Hanging Man im Dow Jones-Chart traden

Hanging Man gehört zu den relevantesten Mustern auf Dow Jones – hier ist das komplette Regelwerk für Einstieg, Stop und Ziel.

Hanging Man auf Dow Jones: die Besonderheiten

Optisch wie ein Hammer, aber nach einem Anstieg – der lange untere Docht zeigt erste Schwäche der Käufer.

Der US30 ist der klassische Ausbruchsmarkt zur New-York-Eröffnung.
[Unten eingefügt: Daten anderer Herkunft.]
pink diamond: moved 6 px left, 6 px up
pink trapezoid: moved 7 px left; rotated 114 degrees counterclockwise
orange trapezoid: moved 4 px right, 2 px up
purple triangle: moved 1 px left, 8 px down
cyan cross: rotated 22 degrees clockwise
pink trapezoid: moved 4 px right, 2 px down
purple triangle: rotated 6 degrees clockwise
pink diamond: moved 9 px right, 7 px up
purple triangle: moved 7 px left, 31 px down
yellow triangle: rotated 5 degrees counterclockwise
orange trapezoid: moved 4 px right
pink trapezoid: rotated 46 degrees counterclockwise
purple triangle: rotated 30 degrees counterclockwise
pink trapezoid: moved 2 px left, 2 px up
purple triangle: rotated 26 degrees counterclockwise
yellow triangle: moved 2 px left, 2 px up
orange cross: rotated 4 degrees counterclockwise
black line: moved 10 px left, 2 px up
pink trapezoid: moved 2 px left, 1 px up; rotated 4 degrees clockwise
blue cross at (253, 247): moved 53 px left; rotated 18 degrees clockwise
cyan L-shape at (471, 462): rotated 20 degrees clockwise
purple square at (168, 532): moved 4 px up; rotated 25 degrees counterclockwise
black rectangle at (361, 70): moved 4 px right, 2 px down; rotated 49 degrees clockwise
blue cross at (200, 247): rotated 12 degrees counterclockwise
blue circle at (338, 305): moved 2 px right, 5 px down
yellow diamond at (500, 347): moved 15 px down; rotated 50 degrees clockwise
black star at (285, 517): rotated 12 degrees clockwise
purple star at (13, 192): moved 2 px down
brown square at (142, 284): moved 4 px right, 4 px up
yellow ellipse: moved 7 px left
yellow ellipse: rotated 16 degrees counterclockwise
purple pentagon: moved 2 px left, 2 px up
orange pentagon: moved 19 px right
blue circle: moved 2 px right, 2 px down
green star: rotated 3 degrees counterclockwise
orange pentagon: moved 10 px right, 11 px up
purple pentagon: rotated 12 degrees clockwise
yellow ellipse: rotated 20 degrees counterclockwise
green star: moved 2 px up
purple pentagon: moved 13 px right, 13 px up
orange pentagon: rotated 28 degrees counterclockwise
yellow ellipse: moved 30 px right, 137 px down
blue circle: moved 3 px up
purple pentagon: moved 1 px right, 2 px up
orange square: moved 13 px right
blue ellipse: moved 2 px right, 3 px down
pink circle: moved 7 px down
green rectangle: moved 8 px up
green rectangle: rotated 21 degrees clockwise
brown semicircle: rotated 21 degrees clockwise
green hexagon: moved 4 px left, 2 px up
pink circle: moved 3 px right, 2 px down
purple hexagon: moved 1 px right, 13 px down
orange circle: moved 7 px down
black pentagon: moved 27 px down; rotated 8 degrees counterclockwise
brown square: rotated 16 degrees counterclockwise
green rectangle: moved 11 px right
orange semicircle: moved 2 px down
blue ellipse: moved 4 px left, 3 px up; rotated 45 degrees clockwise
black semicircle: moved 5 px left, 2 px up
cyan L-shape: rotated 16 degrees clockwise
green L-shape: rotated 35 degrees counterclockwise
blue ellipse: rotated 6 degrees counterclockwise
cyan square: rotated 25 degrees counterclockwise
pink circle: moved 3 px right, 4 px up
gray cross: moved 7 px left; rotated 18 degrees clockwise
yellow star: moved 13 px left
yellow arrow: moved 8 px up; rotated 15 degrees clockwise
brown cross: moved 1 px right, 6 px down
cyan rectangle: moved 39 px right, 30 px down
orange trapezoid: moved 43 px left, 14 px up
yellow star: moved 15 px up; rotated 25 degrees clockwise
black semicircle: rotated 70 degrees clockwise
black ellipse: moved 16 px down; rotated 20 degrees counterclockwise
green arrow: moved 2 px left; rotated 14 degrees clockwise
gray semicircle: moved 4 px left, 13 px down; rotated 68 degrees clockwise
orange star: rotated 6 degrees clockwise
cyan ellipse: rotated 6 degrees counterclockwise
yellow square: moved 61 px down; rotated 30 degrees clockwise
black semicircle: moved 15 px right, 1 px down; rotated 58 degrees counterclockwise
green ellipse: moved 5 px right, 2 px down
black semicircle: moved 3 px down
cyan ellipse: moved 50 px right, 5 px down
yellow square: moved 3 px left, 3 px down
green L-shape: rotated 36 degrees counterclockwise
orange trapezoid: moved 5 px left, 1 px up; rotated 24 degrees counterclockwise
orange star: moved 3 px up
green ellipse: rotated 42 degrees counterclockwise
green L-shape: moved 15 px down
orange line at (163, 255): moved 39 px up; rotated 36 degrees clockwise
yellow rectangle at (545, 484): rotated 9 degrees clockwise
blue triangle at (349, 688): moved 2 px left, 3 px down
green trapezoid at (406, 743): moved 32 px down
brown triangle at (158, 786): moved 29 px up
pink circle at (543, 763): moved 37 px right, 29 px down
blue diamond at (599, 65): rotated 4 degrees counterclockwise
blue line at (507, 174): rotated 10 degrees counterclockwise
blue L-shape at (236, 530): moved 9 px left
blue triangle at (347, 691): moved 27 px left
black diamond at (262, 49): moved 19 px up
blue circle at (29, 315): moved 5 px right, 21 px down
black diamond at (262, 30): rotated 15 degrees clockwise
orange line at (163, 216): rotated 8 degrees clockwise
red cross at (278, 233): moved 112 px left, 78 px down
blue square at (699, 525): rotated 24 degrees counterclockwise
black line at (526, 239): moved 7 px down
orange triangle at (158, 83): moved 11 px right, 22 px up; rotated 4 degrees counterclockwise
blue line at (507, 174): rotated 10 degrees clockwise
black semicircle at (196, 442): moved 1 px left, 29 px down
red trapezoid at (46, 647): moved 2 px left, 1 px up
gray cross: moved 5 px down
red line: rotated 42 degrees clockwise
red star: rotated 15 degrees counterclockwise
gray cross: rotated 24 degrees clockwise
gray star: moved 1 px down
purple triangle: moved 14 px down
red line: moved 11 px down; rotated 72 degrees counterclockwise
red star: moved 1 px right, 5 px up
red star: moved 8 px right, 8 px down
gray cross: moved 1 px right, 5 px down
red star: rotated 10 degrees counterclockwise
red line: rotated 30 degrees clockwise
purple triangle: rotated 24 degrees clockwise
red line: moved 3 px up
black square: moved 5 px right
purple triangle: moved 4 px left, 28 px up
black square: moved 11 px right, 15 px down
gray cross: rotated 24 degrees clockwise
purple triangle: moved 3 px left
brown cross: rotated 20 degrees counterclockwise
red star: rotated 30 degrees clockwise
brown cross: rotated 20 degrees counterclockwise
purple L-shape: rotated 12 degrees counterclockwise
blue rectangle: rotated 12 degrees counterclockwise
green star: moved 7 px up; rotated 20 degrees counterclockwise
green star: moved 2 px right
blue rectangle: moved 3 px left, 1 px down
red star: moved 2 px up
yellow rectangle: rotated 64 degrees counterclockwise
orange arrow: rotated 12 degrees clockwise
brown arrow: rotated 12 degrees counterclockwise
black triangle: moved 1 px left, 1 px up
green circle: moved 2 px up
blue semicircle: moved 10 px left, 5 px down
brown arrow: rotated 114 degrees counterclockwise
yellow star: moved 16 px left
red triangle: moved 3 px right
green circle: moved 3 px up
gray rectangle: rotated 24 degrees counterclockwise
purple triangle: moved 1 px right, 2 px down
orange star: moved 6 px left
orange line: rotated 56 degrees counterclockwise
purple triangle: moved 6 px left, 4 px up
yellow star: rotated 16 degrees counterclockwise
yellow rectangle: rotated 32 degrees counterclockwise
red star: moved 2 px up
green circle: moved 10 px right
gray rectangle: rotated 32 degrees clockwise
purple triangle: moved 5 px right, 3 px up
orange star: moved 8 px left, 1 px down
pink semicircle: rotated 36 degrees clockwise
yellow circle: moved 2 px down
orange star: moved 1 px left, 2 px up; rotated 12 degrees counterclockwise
Ein bearisches Muster wie Hanging Man entfaltet auf Dow Jones die beste Wirkung, wenn es in Richtung des übergeordneten Regimes und in der passenden Zone (Premium/Discount) auftritt.

Der konkrete Trade-Ablauf

  1. Regime auf H4/D1 prüfen – nur in Trendrichtung handeln.
  2. Hanging Man identifizieren und das Auslöselevel markieren.
  3. Bestätigung abwarten (Schlusskurs bzw. Strukturbruch).
  4. Stop hinter die Struktur (plus ATR-Puffer), Ziel per Measured Move oder nächstem Liquiditätslevel.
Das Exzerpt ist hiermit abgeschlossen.